■ **The records**:

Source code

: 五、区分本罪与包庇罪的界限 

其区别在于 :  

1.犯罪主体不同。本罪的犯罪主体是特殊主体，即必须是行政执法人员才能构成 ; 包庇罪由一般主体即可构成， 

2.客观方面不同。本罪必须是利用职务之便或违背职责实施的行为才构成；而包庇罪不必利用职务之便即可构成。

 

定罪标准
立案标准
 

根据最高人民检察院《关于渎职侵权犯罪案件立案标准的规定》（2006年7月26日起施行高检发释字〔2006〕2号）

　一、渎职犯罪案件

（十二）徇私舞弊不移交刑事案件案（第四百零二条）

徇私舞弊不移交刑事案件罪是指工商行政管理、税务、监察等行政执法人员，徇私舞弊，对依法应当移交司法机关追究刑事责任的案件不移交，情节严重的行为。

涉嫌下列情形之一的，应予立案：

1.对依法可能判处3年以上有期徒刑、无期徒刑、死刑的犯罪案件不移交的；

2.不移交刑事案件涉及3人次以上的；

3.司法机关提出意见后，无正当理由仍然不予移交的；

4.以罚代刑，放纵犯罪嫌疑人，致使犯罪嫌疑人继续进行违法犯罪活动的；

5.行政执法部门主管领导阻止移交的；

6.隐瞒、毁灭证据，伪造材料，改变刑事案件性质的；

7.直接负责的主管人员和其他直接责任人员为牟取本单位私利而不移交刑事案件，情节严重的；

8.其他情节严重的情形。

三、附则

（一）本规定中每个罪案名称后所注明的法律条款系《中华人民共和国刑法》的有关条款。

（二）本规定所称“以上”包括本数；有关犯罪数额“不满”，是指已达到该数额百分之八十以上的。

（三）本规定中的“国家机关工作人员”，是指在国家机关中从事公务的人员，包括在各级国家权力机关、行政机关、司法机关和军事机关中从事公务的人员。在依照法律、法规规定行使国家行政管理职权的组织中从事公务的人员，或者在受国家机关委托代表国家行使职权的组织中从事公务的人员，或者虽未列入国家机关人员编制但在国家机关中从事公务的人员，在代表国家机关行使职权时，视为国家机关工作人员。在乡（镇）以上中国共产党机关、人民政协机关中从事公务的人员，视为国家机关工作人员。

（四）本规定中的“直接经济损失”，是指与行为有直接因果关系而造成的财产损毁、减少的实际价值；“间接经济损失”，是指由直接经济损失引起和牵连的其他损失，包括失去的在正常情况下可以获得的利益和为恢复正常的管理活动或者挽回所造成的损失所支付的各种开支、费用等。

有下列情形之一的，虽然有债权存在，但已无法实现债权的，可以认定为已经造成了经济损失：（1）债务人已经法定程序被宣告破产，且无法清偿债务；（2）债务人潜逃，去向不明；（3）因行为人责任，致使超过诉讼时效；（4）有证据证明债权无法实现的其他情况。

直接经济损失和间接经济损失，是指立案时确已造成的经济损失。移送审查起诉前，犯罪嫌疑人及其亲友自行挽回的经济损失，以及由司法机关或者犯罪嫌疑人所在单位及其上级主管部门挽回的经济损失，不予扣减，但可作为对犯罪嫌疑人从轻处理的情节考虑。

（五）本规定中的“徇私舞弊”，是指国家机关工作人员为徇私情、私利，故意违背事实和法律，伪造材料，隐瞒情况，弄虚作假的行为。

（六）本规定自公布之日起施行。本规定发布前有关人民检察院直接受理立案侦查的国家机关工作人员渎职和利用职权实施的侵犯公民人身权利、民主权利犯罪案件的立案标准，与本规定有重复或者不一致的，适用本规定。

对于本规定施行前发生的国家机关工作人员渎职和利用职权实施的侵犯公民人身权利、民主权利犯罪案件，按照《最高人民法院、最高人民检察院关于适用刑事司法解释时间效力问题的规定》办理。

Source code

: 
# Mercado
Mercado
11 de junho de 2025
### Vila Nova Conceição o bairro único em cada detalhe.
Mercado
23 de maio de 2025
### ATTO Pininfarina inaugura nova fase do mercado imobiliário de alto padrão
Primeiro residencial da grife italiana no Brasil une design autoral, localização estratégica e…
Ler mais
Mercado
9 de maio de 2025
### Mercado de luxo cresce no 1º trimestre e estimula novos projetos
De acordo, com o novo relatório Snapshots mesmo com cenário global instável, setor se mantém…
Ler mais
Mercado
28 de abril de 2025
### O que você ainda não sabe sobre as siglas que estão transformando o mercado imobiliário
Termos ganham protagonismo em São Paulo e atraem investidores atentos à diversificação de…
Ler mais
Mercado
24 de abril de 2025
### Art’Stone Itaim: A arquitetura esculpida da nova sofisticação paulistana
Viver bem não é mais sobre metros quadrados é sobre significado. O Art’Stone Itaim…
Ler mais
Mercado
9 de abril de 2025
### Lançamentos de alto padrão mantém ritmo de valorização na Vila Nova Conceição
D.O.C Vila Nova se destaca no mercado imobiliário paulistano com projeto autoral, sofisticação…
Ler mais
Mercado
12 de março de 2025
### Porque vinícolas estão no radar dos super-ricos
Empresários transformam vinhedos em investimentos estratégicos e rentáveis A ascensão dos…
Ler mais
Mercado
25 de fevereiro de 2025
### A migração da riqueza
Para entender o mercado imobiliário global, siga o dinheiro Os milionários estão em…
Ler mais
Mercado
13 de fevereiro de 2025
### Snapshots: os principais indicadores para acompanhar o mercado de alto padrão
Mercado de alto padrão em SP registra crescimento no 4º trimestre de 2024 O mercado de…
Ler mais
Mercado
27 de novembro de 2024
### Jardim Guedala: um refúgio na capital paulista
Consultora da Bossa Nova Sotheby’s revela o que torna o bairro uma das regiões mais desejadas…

■ **What needs to be done**:
Please print each of the entries above again, character for character, without changing anything.

■ **Solution for this exercise**:
Source code

: 五、区分本罪与包庇罪的界限 

其区别在于 :  

1.犯罪主体不同。本罪的犯罪主体是特殊主体，即必须是行政执法人员才能构成 ; 包庇罪由一般主体即可构成， 

2.客观方面不同。本罪必须是利用职务之便或违背职责实施的行为才构成；而包庇罪不必利用职务之便即可构成。

 

定罪标准
立案标准
 

根据最高人民检察院《关于渎职侵权犯罪案件立案标准的规定》（2006年7月26日起施行高检发释字〔2006〕2号）

　一、渎职犯罪案件

（十二）徇私舞弊不移交刑事案件案（第四百零二条）

徇私舞弊不移交刑事案件罪是指工商行政管理、税务、监察等行政执法人员，徇私舞弊，对依法应当移交司法机关追究刑事责任的案件不移交，情节严重的行为。

涉嫌下列情形之一的，应予立案：

1.对依法可能判处3年以上有期徒刑、无期徒刑、死刑的犯罪案件不移交的；

2.不移交刑事案件涉及3人次以上的；

3.司法机关提出意见后，无正当理由仍然不予移交的；

4.以罚代刑，放纵犯罪嫌疑人，致使犯罪嫌疑人继续进行违法犯罪活动的；

5.行政执法部门主管领导阻止移交的；

6.隐瞒、毁灭证据，伪造材料，改变刑事案件性质的；

7.直接负责的主管人员和其他直接责任人员为牟取本单位私利而不移交刑事案件，情节严重的；

8.其他情节严重的情形。

三、附则

（一）本规定中每个罪案名称后所注明的法律条款系《中华人民共和国刑法》的有关条款。

（二）本规定所称“以上”包括本数；有关犯罪数额“不满”，是指已达到该数额百分之八十以上的。

（三）本规定中的“国家机关工作人员”，是指在国家机关中从事公务的人员，包括在各级国家权力机关、行政机关、司法机关和军事机关中从事公务的人员。在依照法律、法规规定行使国家行政管理职权的组织中从事公务的人员，或者在受国家机关委托代表国家行使职权的组织中从事公务的人员，或者虽未列入国家机关人员编制但在国家机关中从事公务的人员，在代表国家机关行使职权时，视为国家机关工作人员。在乡（镇）以上中国共产党机关、人民政协机关中从事公务的人员，视为国家机关工作人员。

（四）本规定中的“直接经济损失”，是指与行为有直接因果关系而造成的财产损毁、减少的实际价值；“间接经济损失”，是指由直接经济损失引起和牵连的其他损失，包括失去的在正常情况下可以获得的利益和为恢复正常的管理活动或者挽回所造成的损失所支付的各种开支、费用等。

有下列情形之一的，虽然有债权存在，但已无法实现债权的，可以认定为已经造成了经济损失：（1）债务人已经法定程序被宣告破产，且无法清偿债务；（2）债务人潜逃，去向不明；（3）因行为人责任，致使超过诉讼时效；（4）有证据证明债权无法实现的其他情况。

直接经济损失和间接经济损失，是指立案时确已造成的经济损失。移送审查起诉前，犯罪嫌疑人及其亲友自行挽回的经济损失，以及由司法机关或者犯罪嫌疑人所在单位及其上级主管部门挽回的经济损失，不予扣减，但可作为对犯罪嫌疑人从轻处理的情节考虑。

（五）本规定中的“徇私舞弊”，是指国家机关工作人员为徇私情、私利，故意违背事实和法律，伪造材料，隐瞒情况，弄虚作假的行为。

（六）本规定自公布之日起施行。本规定发布前有关人民检察院直接受理立案侦查的国家机关工作人员渎职和利用职权实施的侵犯公民人身权利、民主权利犯罪案件的立案标准，与本规定有重复或者不一致的，适用本规定。

对于本规定施行前发生的国家机关工作人员渎职和利用职权实施的侵犯公民人身权利、民主权利犯罪案件，按照《最高人民法院、最高人民检察院关于适用刑事司法解释时间效力问题的规定》办理。

Source code

: 
# Mercado
Mercado
11 de junho de 2025
### Vila Nova Conceição o bairro único em cada detalhe.
Mercado
23 de maio de 2025
### ATTO Pininfarina inaugura nova fase do mercado imobiliário de alto padrão
Primeiro residencial da grife italiana no Brasil une design autoral, localização estratégica e…
Ler mais
Mercado
9 de maio de 2025
### Mercado de luxo cresce no 1º trimestre e estimula novos projetos
De acordo, com o novo relatório Snapshots mesmo com cenário global instável, setor se mantém…
Ler mais
Mercado
28 de abril de 2025
### O que você ainda não sabe sobre as siglas que estão transformando o mercado imobiliário
Termos ganham protagonismo em São Paulo e atraem investidores atentos à diversificação de…
Ler mais
Mercado
24 de abril de 2025
### Art’Stone Itaim: A arquitetura esculpida da nova sofisticação paulistana
Viver bem não é mais sobre metros quadrados é sobre significado. O Art’Stone Itaim…
Ler mais
Mercado
9 de abril de 2025
### Lançamentos de alto padrão mantém ritmo de valorização na Vila Nova Conceição
D.O.C Vila Nova se destaca no mercado imobiliário paulistano com projeto autoral, sofisticação…
Ler mais
Mercado
12 de março de 2025
### Porque vinícolas estão no radar dos super-ricos
Empresários transformam vinhedos em investimentos estratégicos e rentáveis A ascensão dos…
Ler mais
Mercado
25 de fevereiro de 2025
### A migração da riqueza
Para entender o mercado imobiliário global, siga o dinheiro Os milionários estão em…
Ler mais
Mercado
13 de fevereiro de 2025
### Snapshots: os principais indicadores para acompanhar o mercado de alto padrão
Mercado de alto padrão em SP registra crescimento no 4º trimestre de 2024 O mercado de…
Ler mais
Mercado
27 de novembro de 2024
### Jardim Guedala: um refúgio na capital paulista
Consultora da Bossa Nova Sotheby’s revela o que torna o bairro uma das regiões mais desejadas…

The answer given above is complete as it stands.